How often is the data going to change?

if it is going to be stagnant (entered and never edited) then the effort would be worth it, make the program that sorts and gives the stats do everything in one hit, park it on a machine, and let it go... have it store all of its findings into another database, and then poll that for what you need.. it wont have to crunch the numbers then, it will only have to spit out the details.

it is an intriguing and challenging idea though, i may just attempt it on a small scale for the sheer fun of it. (say, 10 x 10 grid of numbers)

Thanks.. one thing I forgot to mention is portability - as I'm creating this for other others who will have no idea what SQL is, nevermind how to use it. My aim is for something I can send them, they open, select a file, and click "go". My thinking was that with SQLite it could run quietly 'under the hood' and no one would ever know - as opposed to MySQL which would require an installation, etc.

I did play around with this using my original concept, that of simply going through each row, using StringMid() to get the value, and looping through an array looking for the value and incrementing a counter (else adding it to the array). It's not as slow as I thought it would be.

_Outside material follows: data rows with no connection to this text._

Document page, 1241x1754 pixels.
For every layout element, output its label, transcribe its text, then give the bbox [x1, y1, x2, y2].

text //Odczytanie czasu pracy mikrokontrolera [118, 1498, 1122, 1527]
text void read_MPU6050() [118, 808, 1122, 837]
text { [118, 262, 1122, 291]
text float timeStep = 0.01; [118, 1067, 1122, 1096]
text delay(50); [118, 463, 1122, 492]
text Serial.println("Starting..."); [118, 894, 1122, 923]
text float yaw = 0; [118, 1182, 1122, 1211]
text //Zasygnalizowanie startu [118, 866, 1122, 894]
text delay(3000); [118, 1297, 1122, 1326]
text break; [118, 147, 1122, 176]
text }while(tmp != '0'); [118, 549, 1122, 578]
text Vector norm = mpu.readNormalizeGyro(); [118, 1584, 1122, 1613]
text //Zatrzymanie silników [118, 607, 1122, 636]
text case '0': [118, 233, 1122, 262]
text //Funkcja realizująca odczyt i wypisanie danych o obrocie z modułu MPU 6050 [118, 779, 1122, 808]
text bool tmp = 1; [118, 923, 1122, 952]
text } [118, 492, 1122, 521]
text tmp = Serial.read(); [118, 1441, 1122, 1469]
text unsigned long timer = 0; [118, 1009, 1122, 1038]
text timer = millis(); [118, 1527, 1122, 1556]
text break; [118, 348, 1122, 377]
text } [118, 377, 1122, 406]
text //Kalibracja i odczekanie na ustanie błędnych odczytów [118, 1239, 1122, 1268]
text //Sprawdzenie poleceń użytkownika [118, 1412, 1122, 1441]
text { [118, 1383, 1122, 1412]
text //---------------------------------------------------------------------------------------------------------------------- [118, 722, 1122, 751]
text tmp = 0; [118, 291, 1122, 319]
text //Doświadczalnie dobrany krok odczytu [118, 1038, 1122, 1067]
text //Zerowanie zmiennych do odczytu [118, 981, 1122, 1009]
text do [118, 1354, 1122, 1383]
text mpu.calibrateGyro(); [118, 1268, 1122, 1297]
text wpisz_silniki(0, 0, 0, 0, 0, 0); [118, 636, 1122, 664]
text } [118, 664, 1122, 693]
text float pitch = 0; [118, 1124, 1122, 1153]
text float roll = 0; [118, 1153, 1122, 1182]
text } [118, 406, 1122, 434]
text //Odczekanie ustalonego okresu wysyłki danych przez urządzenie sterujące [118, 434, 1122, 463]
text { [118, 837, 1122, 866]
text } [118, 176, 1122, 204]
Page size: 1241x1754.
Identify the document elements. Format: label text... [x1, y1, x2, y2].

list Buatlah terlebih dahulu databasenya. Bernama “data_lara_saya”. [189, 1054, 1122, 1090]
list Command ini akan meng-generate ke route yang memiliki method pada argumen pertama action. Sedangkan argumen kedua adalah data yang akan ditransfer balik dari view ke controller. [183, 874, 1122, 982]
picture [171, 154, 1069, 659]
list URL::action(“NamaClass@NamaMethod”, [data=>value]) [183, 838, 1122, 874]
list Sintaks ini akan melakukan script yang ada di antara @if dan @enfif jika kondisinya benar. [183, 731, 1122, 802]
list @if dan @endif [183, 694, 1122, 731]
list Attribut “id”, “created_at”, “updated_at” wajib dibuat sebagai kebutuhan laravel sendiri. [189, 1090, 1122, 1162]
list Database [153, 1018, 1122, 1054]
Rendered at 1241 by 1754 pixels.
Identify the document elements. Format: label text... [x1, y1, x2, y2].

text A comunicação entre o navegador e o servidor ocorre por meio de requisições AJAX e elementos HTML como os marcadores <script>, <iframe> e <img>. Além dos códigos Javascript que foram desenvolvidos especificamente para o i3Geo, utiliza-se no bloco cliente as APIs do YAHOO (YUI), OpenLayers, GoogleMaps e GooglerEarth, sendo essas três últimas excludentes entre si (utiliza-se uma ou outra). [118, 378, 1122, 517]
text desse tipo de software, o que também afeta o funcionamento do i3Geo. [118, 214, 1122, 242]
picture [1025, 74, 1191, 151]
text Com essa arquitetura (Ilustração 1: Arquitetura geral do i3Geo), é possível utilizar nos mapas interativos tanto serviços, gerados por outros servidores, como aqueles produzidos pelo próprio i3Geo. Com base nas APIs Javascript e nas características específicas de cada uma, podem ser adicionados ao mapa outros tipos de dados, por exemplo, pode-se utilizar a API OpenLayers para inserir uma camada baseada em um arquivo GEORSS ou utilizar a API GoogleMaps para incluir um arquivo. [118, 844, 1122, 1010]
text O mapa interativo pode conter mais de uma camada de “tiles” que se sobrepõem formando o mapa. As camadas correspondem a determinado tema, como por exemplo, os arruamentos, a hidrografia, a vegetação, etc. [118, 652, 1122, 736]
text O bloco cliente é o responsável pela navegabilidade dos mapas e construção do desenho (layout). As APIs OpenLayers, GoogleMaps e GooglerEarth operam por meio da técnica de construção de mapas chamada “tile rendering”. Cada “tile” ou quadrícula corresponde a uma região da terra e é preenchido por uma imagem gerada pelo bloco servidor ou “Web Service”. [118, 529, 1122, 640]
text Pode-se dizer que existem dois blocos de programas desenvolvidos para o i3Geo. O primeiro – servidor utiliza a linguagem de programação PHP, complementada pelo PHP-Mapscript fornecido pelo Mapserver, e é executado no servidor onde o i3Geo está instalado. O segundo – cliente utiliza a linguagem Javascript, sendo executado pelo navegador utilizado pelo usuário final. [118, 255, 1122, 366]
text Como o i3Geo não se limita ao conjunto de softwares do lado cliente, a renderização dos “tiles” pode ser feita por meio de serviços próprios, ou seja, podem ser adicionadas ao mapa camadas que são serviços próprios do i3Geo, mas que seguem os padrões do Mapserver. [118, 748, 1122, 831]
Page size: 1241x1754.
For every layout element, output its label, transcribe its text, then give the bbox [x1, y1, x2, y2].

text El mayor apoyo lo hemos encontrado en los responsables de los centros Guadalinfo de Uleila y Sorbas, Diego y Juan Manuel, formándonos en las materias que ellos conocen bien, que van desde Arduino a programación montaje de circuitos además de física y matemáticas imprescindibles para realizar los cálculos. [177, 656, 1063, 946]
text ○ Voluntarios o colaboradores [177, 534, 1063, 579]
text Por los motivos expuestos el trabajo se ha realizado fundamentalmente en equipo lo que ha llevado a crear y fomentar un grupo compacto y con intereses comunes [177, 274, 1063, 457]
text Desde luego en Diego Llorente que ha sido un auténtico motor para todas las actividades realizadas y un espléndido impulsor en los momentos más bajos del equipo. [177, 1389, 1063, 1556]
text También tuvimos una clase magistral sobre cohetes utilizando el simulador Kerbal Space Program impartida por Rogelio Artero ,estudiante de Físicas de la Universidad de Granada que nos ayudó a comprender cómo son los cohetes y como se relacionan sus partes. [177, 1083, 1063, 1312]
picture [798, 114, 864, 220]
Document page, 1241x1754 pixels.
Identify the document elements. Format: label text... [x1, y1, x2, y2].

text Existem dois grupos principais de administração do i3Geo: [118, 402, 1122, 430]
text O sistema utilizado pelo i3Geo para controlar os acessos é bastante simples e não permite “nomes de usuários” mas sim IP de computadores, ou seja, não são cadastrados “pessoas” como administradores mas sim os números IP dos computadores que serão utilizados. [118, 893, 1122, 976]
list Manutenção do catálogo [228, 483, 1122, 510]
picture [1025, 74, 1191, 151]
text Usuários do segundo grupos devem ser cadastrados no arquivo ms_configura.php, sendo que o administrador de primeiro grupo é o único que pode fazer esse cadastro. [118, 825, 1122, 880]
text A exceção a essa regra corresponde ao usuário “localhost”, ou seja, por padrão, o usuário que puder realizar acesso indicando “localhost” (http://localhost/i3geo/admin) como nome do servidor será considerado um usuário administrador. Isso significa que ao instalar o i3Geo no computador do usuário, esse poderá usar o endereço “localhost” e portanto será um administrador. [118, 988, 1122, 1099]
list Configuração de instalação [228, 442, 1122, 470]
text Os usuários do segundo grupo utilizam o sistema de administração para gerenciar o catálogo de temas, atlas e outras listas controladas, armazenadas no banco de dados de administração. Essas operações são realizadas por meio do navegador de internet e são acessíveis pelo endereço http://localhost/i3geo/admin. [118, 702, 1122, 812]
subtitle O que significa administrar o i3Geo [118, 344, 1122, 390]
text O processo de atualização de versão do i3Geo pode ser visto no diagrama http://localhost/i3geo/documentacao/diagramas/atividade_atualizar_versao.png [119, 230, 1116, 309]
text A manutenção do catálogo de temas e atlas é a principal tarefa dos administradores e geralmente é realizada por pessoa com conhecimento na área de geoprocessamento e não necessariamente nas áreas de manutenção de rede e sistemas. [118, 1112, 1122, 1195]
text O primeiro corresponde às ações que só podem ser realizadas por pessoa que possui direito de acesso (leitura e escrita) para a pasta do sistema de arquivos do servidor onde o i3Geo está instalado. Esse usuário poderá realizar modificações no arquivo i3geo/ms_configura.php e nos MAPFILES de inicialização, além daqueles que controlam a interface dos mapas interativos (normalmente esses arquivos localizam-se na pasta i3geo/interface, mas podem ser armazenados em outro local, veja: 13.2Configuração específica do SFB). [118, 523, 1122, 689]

I ran this on one of my bigger files - 160,000 records. I had it check a location 4 columns wide (which ultimately contained 103 unique values) and it took 30 seconds to go through 160,000 records. I think this will do what I need it to.

(Just for context, I work in research, and I'm writing this to check survey data files. There are research-specific applications that do what I need, but they're not free, and the licenses typically aren't given to people in my department.)